Create a new document called "My AI Coding Assistant" and save these three sections:

**GENERATOR PROMPT:**
[Paste your Step 1 prompt here]

**EXPLAINER PROMPT:**  
[Paste your Step 2 prompt here]

**REVIEWER PROMPT:**
[Paste your Step 3 prompt here]

**HOW TO USE:**
1. Start a new conversation with your AI
2. Use the Generator prompt with your project description
3. Copy/paste the Explainer prompt to understand the code
4. Copy/paste the Reviewer prompt to improve the code
5. Ask for changes using natural conversation
6. Repeat steps 2-4 for each major change

**NOTES:**
- Works best with specific project descriptions
- Can handle casual conversation after the initial prompts
- Each step builds on the previous one
- Save good code examples for future reference

What to look for: You're creating your own prompt library that you can reuse for any coding project. This document becomes your personal AI coding assistant toolkit. Test it with a completely different project (like a to-do list or image gallery) to make sure it works consistently.

Common Issues

AI doesn't include the "CHAIN_NEXT" instruction

This happens sometimes with longer responses. Just remind the AI: "Please end your response with the chain instruction as specified." The prompt chains work best when each step knows what comes next.

Code explanation is too technical

Add "Explain like I'm completely new to coding" to your explainer prompt. Some AIs default to technical language, so being explicit about the audience level helps get clearer explanations.

Code reviewer gives vague feedback

Ask for specific examples: "Show me exactly what code to change, don't just tell me about it." The best code reviews include concrete suggestions, not just general advice.
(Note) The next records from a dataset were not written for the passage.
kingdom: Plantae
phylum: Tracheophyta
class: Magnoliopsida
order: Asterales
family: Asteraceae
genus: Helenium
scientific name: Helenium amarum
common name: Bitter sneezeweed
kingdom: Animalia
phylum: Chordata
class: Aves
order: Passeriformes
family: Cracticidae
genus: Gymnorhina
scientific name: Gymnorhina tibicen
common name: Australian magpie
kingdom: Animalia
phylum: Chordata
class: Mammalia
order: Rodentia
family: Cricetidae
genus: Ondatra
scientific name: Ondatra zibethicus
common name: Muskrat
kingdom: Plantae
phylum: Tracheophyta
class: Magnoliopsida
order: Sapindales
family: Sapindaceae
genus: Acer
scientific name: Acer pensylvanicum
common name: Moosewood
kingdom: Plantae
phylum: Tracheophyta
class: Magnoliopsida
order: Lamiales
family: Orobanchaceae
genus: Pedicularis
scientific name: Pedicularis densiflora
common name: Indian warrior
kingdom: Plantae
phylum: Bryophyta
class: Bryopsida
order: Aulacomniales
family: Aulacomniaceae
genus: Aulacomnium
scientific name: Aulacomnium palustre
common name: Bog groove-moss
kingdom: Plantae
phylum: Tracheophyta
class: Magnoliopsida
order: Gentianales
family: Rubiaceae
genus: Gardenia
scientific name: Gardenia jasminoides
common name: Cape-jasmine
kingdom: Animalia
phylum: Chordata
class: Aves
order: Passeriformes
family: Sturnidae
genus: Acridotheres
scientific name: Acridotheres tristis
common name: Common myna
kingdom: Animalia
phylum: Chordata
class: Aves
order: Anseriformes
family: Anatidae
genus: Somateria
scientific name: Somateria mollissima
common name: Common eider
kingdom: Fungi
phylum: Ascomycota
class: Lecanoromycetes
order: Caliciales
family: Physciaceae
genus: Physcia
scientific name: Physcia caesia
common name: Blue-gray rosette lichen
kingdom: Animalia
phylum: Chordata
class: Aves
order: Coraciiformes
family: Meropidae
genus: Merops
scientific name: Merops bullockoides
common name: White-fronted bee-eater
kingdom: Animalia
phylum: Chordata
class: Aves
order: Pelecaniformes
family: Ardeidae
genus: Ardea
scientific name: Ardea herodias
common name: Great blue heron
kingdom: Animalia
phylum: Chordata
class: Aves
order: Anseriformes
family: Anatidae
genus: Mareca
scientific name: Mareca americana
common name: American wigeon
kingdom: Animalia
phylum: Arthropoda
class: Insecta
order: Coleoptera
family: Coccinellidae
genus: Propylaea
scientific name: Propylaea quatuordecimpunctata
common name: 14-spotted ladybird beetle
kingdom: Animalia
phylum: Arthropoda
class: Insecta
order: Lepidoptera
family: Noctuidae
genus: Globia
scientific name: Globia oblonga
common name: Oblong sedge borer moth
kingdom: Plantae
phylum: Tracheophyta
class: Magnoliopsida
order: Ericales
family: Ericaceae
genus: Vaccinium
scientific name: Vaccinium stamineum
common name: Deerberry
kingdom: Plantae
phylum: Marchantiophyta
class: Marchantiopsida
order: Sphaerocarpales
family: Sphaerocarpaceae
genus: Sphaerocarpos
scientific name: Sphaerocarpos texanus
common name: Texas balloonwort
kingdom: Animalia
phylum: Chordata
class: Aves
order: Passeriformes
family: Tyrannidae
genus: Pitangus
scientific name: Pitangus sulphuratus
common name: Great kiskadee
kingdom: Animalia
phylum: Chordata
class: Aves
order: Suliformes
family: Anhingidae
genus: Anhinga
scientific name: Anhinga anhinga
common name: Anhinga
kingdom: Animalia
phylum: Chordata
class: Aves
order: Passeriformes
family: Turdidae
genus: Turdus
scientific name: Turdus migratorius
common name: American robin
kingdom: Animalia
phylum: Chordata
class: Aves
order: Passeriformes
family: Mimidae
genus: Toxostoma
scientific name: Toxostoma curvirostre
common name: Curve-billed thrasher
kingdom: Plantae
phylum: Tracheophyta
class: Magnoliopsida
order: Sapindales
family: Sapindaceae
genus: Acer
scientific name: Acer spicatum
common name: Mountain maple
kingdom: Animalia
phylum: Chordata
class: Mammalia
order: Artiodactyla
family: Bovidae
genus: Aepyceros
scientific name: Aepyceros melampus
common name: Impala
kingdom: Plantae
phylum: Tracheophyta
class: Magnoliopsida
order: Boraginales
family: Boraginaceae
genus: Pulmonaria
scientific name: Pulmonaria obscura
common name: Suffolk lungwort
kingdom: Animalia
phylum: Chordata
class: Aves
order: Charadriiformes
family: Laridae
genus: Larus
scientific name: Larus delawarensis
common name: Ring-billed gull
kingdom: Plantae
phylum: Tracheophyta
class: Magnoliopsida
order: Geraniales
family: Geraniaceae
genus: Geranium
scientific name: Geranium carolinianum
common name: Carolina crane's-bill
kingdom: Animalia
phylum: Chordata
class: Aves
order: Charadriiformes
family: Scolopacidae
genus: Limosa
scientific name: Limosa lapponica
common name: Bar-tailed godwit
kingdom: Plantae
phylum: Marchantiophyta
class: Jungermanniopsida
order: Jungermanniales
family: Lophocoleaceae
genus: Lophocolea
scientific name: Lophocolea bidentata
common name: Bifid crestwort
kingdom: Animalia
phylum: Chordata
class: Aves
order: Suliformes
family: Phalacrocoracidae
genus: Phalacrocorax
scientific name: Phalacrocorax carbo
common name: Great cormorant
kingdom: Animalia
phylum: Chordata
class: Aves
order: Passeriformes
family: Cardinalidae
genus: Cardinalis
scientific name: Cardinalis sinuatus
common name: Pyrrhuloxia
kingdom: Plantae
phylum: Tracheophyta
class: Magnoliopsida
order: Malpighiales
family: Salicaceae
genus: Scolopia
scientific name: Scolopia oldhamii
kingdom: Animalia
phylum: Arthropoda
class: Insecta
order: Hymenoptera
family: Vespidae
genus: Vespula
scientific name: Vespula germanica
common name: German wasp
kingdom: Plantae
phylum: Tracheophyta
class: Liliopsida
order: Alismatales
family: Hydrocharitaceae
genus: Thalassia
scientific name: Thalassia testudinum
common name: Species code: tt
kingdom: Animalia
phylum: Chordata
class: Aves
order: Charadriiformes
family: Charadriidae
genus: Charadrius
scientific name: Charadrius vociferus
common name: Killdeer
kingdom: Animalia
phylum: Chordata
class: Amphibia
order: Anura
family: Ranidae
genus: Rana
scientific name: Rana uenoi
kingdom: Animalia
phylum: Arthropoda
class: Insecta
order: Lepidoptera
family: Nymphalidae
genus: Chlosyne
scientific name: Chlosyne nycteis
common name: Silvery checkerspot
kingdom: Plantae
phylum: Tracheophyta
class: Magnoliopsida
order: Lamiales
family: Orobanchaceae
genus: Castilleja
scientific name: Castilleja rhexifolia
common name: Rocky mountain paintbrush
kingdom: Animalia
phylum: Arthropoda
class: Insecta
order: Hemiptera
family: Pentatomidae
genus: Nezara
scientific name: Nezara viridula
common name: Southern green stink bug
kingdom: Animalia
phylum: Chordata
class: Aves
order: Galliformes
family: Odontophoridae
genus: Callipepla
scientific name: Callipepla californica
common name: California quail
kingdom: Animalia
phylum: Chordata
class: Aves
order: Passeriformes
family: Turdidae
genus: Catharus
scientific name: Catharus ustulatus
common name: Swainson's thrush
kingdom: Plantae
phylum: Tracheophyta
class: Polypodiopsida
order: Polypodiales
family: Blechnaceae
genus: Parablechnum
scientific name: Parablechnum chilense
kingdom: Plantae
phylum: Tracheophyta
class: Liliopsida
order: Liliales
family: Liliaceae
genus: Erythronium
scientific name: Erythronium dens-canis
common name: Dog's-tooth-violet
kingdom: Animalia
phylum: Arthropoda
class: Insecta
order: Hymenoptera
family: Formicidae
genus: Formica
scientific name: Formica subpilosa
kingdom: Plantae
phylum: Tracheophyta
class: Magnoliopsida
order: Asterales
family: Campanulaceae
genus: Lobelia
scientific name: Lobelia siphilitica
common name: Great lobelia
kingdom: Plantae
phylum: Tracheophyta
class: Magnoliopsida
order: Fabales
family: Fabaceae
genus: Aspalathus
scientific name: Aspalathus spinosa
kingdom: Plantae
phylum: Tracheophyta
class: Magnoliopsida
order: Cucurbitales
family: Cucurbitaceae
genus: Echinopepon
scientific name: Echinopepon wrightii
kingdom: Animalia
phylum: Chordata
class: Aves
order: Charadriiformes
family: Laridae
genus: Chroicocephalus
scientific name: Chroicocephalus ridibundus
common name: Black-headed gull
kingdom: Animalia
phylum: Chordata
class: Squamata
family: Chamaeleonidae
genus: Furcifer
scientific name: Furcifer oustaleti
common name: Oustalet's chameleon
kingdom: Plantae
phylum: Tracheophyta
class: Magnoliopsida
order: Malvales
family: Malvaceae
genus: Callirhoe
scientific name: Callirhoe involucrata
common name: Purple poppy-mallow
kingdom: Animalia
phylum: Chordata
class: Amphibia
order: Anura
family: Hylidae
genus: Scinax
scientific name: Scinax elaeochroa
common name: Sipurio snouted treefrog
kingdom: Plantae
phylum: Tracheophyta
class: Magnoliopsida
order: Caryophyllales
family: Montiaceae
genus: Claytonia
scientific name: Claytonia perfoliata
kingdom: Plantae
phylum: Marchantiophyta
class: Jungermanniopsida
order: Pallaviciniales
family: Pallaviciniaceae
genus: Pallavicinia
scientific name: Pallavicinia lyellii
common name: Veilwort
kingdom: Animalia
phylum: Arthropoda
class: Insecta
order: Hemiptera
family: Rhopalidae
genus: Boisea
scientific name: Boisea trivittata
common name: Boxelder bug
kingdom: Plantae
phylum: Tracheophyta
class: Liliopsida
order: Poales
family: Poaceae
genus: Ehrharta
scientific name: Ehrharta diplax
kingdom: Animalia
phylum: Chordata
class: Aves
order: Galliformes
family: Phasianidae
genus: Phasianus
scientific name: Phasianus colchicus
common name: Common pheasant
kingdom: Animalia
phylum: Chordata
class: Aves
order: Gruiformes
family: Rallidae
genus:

Conversation gets off track

Start fresh if the conversation becomes confusing. Long conversations can sometimes lose context. Your saved prompt workflow lets you restart cleanly anytime.

What You Learned

Prompt Chain Design

How to create connected prompts that work together, with each step feeding into the next for complex workflows.

AI Code Generation

Writing prompts that generate clean, working code with proper structure, comments, and modern best practices.

Natural AI Conversation

Mixing structured prompts with casual conversation to create AI tools that feel natural and flexible to use.

Workflow Documentation

Creating reusable prompt libraries and systems that you can apply to future projects and share with others.

Tips for Going Further

Add a Testing Step

Create a fourth prompt that generates test cases for your code. This completes the full development cycle: generate, explain, review, test.

Customize for Different Languages

Adapt your prompts for Python, React, or other technologies. Change "HTML, CSS, JavaScript" to your preferred stack in the generator prompt.

Build Domain-Specific Versions

Create specialized versions for mobile apps, data analysis, or game development. Each domain has different best practices and requirements.

Compare AI Tools

Try the same prompts with Claude and ChatGPT to see which works better for different types of coding tasks. Some excel at frontend, others at logic.